------ EXERCISE MATERIALS ------
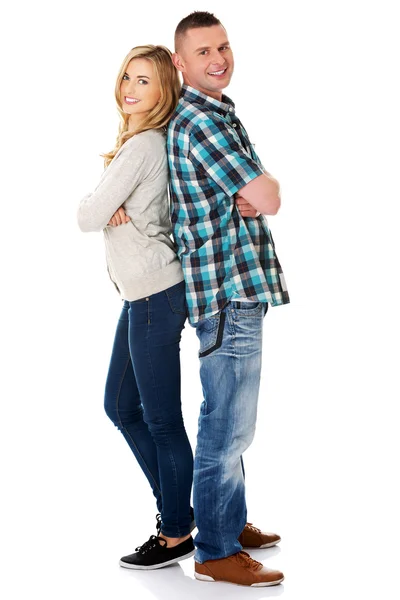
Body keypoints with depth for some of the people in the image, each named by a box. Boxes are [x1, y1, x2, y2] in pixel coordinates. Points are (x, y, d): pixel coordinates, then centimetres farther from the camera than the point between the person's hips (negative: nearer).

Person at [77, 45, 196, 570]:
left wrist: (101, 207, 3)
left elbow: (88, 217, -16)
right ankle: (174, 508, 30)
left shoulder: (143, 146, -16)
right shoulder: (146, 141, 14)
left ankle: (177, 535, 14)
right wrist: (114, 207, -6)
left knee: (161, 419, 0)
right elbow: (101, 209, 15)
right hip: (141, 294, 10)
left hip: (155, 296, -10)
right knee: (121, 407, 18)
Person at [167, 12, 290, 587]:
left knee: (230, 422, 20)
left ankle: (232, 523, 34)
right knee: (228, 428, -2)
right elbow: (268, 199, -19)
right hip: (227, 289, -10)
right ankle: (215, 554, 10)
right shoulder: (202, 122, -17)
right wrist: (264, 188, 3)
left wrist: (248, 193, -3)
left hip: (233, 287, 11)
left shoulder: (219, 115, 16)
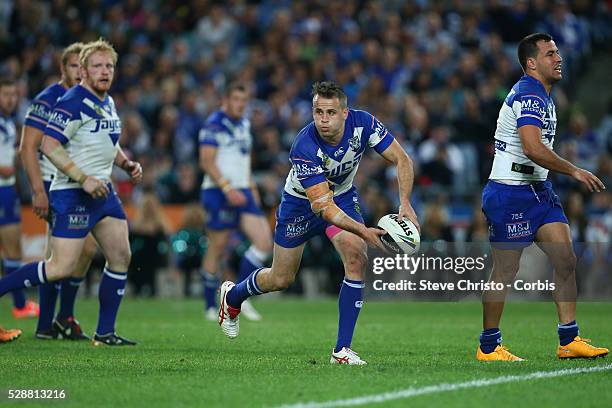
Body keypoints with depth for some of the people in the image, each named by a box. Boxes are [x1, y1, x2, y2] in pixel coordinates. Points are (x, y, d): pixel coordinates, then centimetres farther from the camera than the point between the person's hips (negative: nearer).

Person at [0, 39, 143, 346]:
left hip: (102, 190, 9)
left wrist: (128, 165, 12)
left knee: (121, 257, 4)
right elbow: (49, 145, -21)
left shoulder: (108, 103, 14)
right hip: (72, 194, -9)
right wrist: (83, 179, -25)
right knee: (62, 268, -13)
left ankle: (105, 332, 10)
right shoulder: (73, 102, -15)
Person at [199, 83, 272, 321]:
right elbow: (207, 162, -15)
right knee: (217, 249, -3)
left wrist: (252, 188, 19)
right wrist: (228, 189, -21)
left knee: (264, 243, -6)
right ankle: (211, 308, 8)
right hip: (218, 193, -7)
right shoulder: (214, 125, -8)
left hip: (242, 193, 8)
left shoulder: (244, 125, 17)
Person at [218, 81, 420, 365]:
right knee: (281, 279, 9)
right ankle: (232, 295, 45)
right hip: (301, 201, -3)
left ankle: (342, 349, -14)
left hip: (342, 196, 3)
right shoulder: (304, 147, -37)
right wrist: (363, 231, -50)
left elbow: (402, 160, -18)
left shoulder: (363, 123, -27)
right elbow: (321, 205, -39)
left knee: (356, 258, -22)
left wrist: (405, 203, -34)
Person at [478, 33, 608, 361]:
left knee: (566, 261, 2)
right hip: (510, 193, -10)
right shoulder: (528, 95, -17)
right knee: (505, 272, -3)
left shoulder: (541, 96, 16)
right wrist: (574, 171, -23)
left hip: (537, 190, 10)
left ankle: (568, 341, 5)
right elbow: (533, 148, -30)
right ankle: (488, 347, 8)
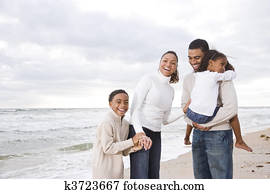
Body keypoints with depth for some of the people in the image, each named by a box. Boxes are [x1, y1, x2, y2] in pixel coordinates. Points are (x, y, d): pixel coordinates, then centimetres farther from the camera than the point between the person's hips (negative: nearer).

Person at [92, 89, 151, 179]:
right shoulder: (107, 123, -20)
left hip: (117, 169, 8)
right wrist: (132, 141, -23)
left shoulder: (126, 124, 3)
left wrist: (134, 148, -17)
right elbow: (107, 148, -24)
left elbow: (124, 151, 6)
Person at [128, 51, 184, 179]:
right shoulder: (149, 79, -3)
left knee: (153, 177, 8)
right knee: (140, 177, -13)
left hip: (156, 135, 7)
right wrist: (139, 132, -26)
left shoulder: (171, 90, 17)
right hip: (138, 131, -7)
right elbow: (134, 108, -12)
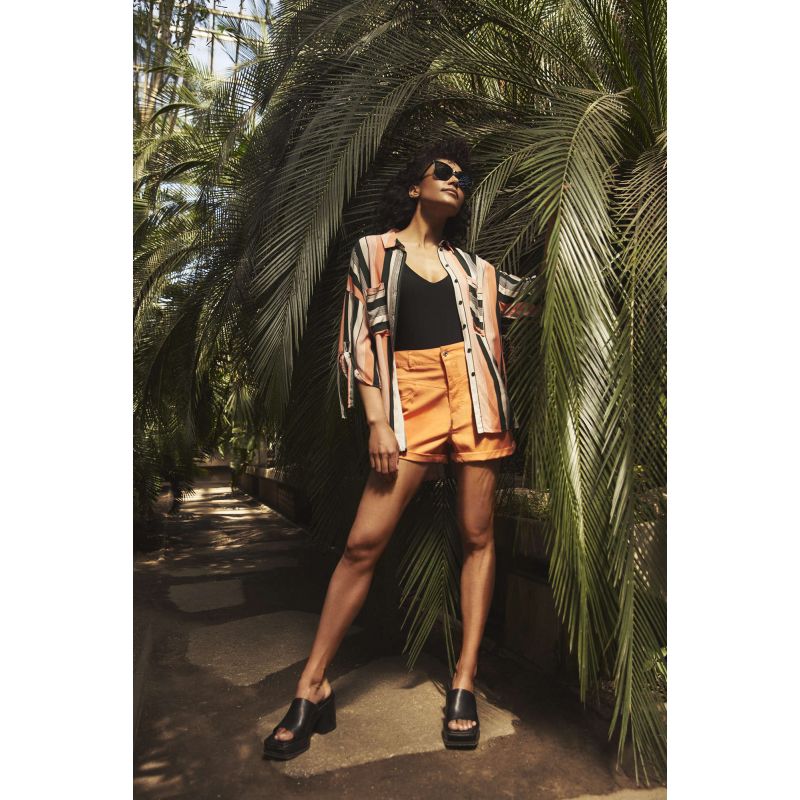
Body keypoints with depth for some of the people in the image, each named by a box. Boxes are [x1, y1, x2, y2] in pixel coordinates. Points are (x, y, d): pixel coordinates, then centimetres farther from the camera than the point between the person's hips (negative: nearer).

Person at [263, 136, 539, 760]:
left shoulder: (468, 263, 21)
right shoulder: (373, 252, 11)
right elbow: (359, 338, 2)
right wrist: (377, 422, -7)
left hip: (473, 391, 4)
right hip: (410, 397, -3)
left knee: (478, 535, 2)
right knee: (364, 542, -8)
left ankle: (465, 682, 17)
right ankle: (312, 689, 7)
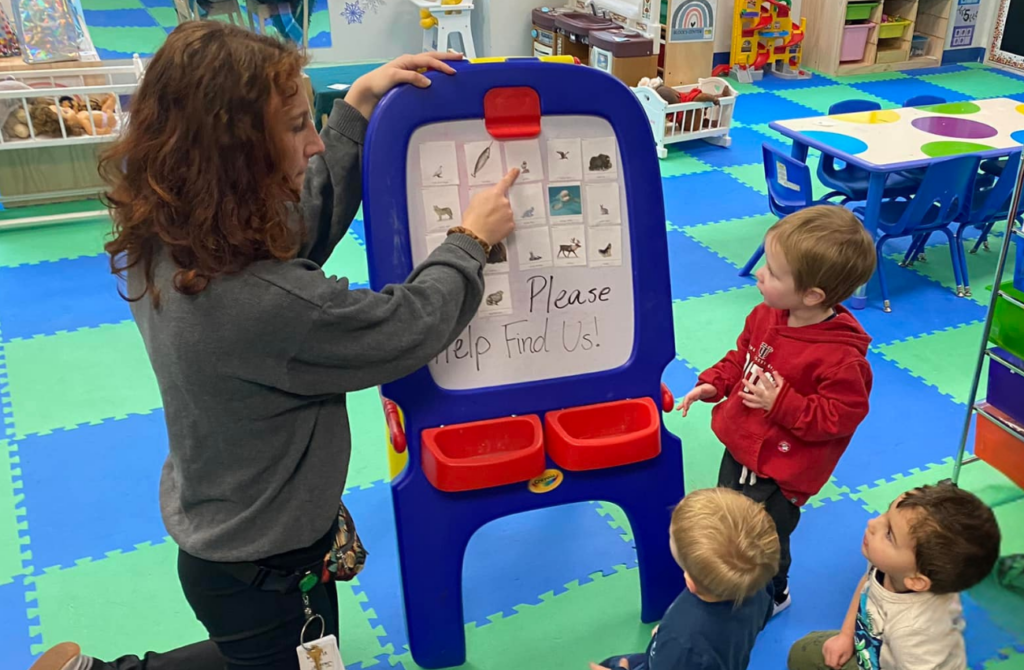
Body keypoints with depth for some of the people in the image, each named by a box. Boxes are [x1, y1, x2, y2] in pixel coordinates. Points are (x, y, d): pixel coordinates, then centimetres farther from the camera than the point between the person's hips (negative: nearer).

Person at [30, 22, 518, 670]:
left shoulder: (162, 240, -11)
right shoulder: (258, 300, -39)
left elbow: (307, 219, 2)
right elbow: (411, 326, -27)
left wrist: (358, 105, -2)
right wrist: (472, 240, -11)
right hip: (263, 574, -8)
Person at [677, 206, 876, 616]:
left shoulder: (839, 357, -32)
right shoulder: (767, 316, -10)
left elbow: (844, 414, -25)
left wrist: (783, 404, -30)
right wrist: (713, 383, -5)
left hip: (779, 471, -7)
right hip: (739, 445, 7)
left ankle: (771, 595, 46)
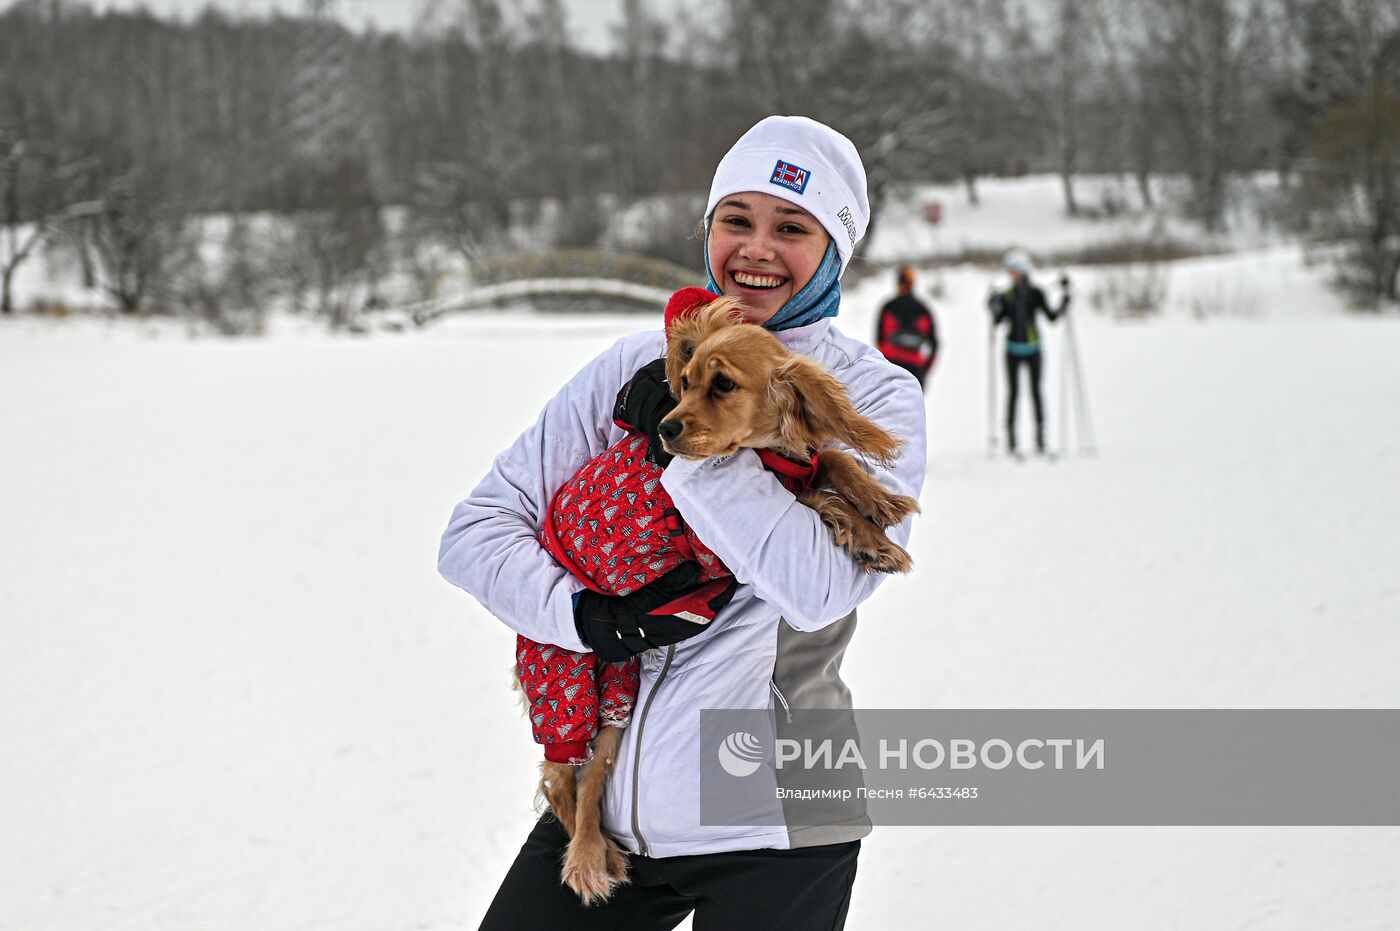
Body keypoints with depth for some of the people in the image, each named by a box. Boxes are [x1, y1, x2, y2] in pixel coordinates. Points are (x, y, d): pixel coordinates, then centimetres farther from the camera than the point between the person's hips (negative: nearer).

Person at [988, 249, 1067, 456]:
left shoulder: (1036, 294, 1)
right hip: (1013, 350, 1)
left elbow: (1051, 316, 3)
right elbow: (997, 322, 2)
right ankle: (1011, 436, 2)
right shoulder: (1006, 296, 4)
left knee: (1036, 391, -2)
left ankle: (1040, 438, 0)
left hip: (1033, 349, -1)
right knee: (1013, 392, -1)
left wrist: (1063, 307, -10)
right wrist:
------
- WORK ORDER
Repeat each line above exactly as it reads, omitting any pictures.

- EXPECTED OUTPUT
Body keypoints with depth for some of the people in the image, each named by a box. Boxes are [x1, y1, x2, y2] in pixel coordinates. Points are (x, y, d): pixel coordinates, then centimetres farther from the camera than the point between the person's hips (negative: nearer).

Person at [77, 45, 196, 570]:
left wrist: (101, 207, 3)
left elbow: (88, 217, -16)
right ankle: (174, 508, 30)
left shoulder: (143, 146, -16)
right shoulder: (146, 141, 14)
left ankle: (177, 535, 14)
right wrist: (114, 207, -6)
left knee: (161, 419, 0)
right elbow: (101, 209, 15)
right hip: (141, 294, 10)
left hip: (155, 296, -10)
right knee: (121, 407, 18)
Person at [167, 12, 290, 587]:
left knee: (230, 422, 20)
left ankle: (232, 523, 34)
right knee: (228, 428, -2)
right elbow: (268, 199, -19)
right hip: (227, 289, -10)
right ankle: (215, 554, 10)
right shoulder: (202, 122, -17)
right wrist: (264, 188, 3)
left wrist: (248, 193, -3)
left hip: (233, 287, 11)
left shoulder: (219, 115, 16)
Body keypoints with depth for some of the people in the image, each named by a box. Boxes are [x1, y1, x2, y2] in pixel coordinates. Points are (x, y, d): pixel coordinates, then centimetres farther from the camera than the point between the person's hips (negative: nearer).

Person at [0, 39, 143, 346]:
left hip: (102, 190, 9)
left wrist: (128, 165, 12)
left knee: (121, 257, 4)
right elbow: (49, 145, -21)
left shoulder: (108, 103, 14)
right hip: (72, 194, -9)
right wrist: (83, 179, -25)
right knee: (62, 268, -13)
left ankle: (105, 332, 10)
right shoulder: (73, 102, -15)
Person at [199, 83, 272, 321]:
right elbow: (207, 162, -15)
right knee: (217, 249, -3)
left wrist: (252, 188, 19)
right wrist: (228, 189, -21)
left knee: (264, 243, -6)
right ankle: (211, 308, 8)
right hip: (218, 193, -7)
right shoulder: (214, 125, -8)
left hip: (242, 193, 8)
left shoulder: (244, 125, 17)
Person at [218, 81, 420, 365]:
right knee: (281, 279, 9)
right ankle: (232, 295, 45)
right hip: (301, 201, -3)
left ankle: (342, 349, -14)
left hip: (342, 196, 3)
right shoulder: (304, 147, -37)
right wrist: (363, 231, -50)
left elbow: (402, 160, -18)
left shoulder: (363, 123, -27)
right elbow: (321, 205, -39)
left knee: (356, 258, -22)
left wrist: (405, 203, -34)
Person at [478, 33, 608, 361]:
left knee: (566, 261, 2)
right hip: (510, 193, -10)
right shoulder: (528, 95, -17)
right knee: (505, 272, -3)
left shoulder: (541, 96, 16)
right wrist: (574, 171, -23)
left hip: (537, 190, 10)
left ankle: (568, 341, 5)
right elbow: (533, 148, -30)
right ankle: (488, 347, 8)
Body keypoints with depth for some of the people in the image, each named by a box. Boxes are [x1, y1, x2, y2] in pixel coordinates. Points are (x, y, d): pixel coordinates, then centimetres farther from the camera than the point between the person's hips (negative: nearer).

Person at [92, 89, 151, 179]:
right shoulder: (107, 123, -20)
left hip: (117, 169, 8)
right wrist: (132, 141, -23)
left shoulder: (126, 124, 3)
left wrist: (134, 148, -17)
right elbow: (107, 148, -24)
left elbow: (124, 151, 6)
Person at [128, 51, 184, 179]:
right shoulder: (149, 79, -3)
left knee: (153, 177, 8)
right knee: (140, 177, -13)
left hip: (156, 135, 7)
right wrist: (139, 132, -26)
left shoulder: (171, 90, 17)
right hip: (138, 131, -7)
right elbow: (134, 108, -12)
Body keypoints with depth for some of the people in the image, each named by a box. Boxes are [x1, y1, x2, y2] in pixel coordinates. Points are (x, y, d): pixel coordinates, then centimetres farther from the camera than the point between the person's hips (negative: nearer).

Person at [263, 136, 539, 760]:
left shoulder: (468, 263, 21)
right shoulder: (373, 252, 11)
right elbow: (359, 338, 2)
right wrist: (377, 422, -7)
left hip: (473, 391, 4)
right hip: (410, 397, -3)
left knee: (478, 535, 2)
right knee: (364, 542, -8)
left ankle: (465, 682, 17)
right ankle: (312, 689, 7)
Body keypoints with depth for some of the people in the image, each named by a box. Boxes are [x1, y1, x2, y2] in pixel coordinates. Points are (x, y, d): pixel coordinates, then centimetres farther from the camera than the point between the person's hips (negative: nearer).

Person at [30, 22, 518, 670]:
left shoulder: (162, 240, -11)
right shoulder: (258, 300, -39)
left elbow: (307, 219, 2)
right elbow: (411, 326, -27)
left wrist: (358, 105, -2)
right wrist: (472, 240, -11)
right hip: (263, 574, -8)
Person at [677, 206, 876, 616]:
left shoulder: (839, 357, -32)
right shoulder: (767, 316, -10)
left elbow: (844, 414, -25)
left wrist: (783, 404, -30)
right wrist: (713, 383, -5)
left hip: (779, 471, -7)
right hip: (739, 445, 7)
left ankle: (771, 595, 46)
Body keypoints with depth for some of the people in the image, each named by a box. Boxes are [x1, y1, x2, y2] in pixel coordinates. Points are (x, y, d): pixel coordinates, then centimetres farther from the camera than the point between the person's hips (negative: nearer).

Person at [988, 249, 1067, 456]:
left shoulder: (1036, 294, 1)
right hip: (1013, 350, 1)
left elbow: (1051, 316, 3)
right elbow: (997, 322, 2)
right ankle: (1011, 436, 2)
right shoulder: (1006, 296, 4)
left knee: (1036, 391, -2)
left ankle: (1040, 438, 0)
left hip: (1033, 349, -1)
right knee: (1013, 392, -1)
left wrist: (1063, 307, -10)
right wrist:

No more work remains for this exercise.